Telephone Users

Telephone Users

April 01, 2005 | By Keith Martin in Washington, DC

TELEPHONE USERS continue to win lawsuits against the US government asking for refunds of excise taxes they paid on phone service.

In one of the latest cases, Fortis, Inc., a large diversified utility holding company that owns utilities primarily in Canada and the Caribbean, persuaded a US district court in New York in February that it should not have had to pay excise taxes on amounts the phone company charges it for 800 numbers that its customers can use to call Fortis toll free.

The US government collects a 3% tax on “amounts paid for communications services.” The tax was originally enacted more than 100 years ago to help fund the Spanish-American War and, although it has been updated, the words in the statute are badly outdated to a point where the Internal Revenue Service is having trouble collecting taxes on many current forms of communications services.

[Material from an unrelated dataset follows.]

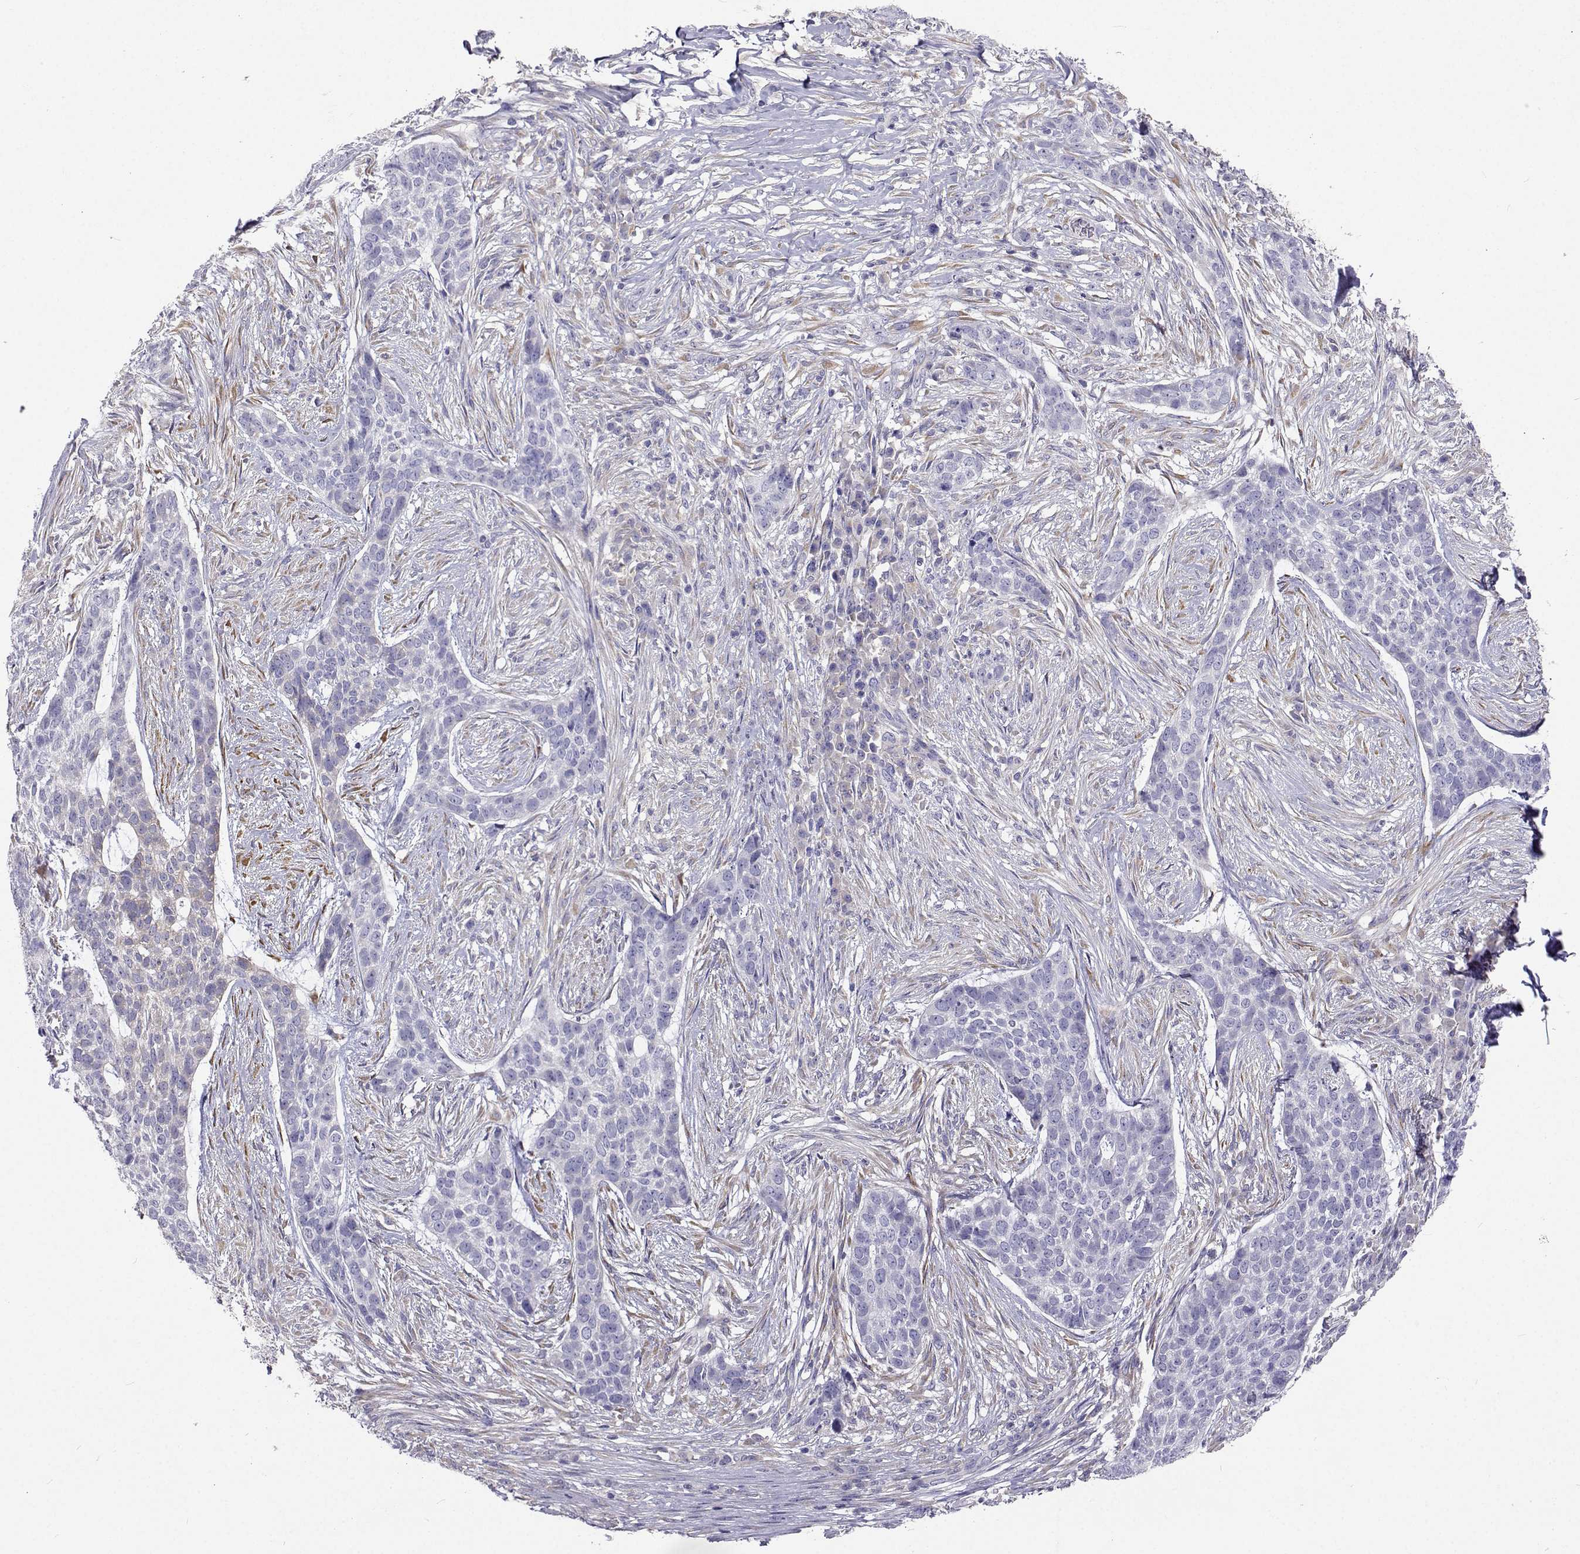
{"staining": {"intensity": "negative", "quantity": "none", "location": "none"}, "tissue": "skin cancer", "cell_type": "Tumor cells", "image_type": "cancer", "snomed": [{"axis": "morphology", "description": "Basal cell carcinoma"}, {"axis": "topography", "description": "Skin"}], "caption": "Photomicrograph shows no significant protein staining in tumor cells of skin cancer (basal cell carcinoma).", "gene": "LHFPL7", "patient": {"sex": "female", "age": 69}}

The tax applies, among other things, to “toll telephone service,” which is defined as including WATS-line type service where the user of the WATS line is charged a “periodic charge (determined as a flat amount on upon the basis of total elapsed transmission time)” for an unlimited number of phone calls to or from callers outside the local area.

Fortis is billed for its 800 number by the number of calls it receives. The court said the service could not be taxed because the company is not charged a flat rate or on the basis of time elapsed. The case is Fortis, Inc. v. United States.

Four days later, Honeywell International also won a decision in the US claims court ordering the government to refund taxes that Honeywell paid on regular long-distance telephone service from AT&T, MCI and Sprint. Honeywell is billed by the duration of each call. The US tax code says regular long-distance service is taxable when the phone charges are based on the “distance and elapsed transmission time for each individual communication.” The key word is “and.” The IRS argued the statute should be read as if the word were “or.” The claims court disagreed.

The government is losing large dollar claims from phone customers seeking tax refunds. If the government wants to keep collecting these taxes, Congress should update the statute.